Huntley Armstrong

Personal information
- Full name: Glenarvon Huntley Armstrong
- Born: 17 November 1969 (age 56) Hobart, Tasmania, Australia
- Batting: Right-handed
- Bowling: Right-arm off-spin
- Role: Middle-order batsman

Domestic team information
- 1990/91–1992/93: South Australia

Career statistics
| Competition | First-class | List A |
| Matches | 3 | 2 |
| Runs scored | 21 | 23 |
| Batting average | 4.20 | 11.50 |
| 100s/50s | 0/0 | 0/0 |
| Top score | 6 | 21 |
| Catches/stumpings | 1/– | 0/– |
- Source: CricketArchive, 6 April 2016

= Huntley Armstrong =

Australian cricketer (born 1969)

Glenarvon Huntley Armstrong (born 17 November 1969) is a former Australian cricketer who represented South Australia in Australian domestic cricket.
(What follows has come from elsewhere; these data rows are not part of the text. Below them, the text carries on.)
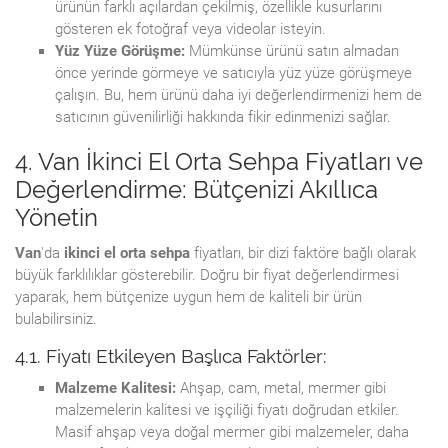
ürünün farklı açılardan çekilmiş, özellikle kusurlarını
gösteren ek fotoğraf veya videolar isteyin.
Yüz Yüze Görüşme:
Mümkünse ürünü satın almadan
önce yerinde görmeye ve satıcıyla yüz yüze görüşmeye
çalışın. Bu, hem ürünü daha iyi değerlendirmenizi hem de
satıcının güvenilirliği hakkında fikir edinmenizi sağlar.
4. Van İkinci El Orta Sehpa Fiyatları ve
Değerlendirme: Bütçenizi Akıllıca
Yönetin
Van
'da
ikinci el orta sehpa
fiyatları, bir dizi faktöre bağlı olarak
büyük farklılıklar gösterebilir. Doğru bir fiyat değerlendirmesi
yaparak, hem bütçenize uygun hem de kaliteli bir ürün
bulabilirsiniz.
4.1. Fiyatı Etkileyen Başlıca Faktörler:
Malzeme Kalitesi:
Ahşap, cam, metal, mermer gibi
malzemelerin kalitesi ve işçiliği fiyatı doğrudan etkiler.
Masif ahşap veya doğal mermer gibi malzemeler, daha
He played as a right-handed middle-order batsman.

Armstrong was born in Hobart, Tasmania, but began his senior cricket career in Canberra (playing for the ACT cricket team), and eventually ended up in South Australia. At the 1988 Youth World Cup, he represented the Australian under-19s in all nine of their matches, including the final. Armstrong made his first-class debut for South Australia in January 1991, in a Sheffield Shield game against Victoria at the Junction Oval. Over the following two seasons, he made an additional four appearances, playing two Sheffield Shield fixtures against Western Australia and Mercantile Mutual Cup matches against Western Australia and Tasmania.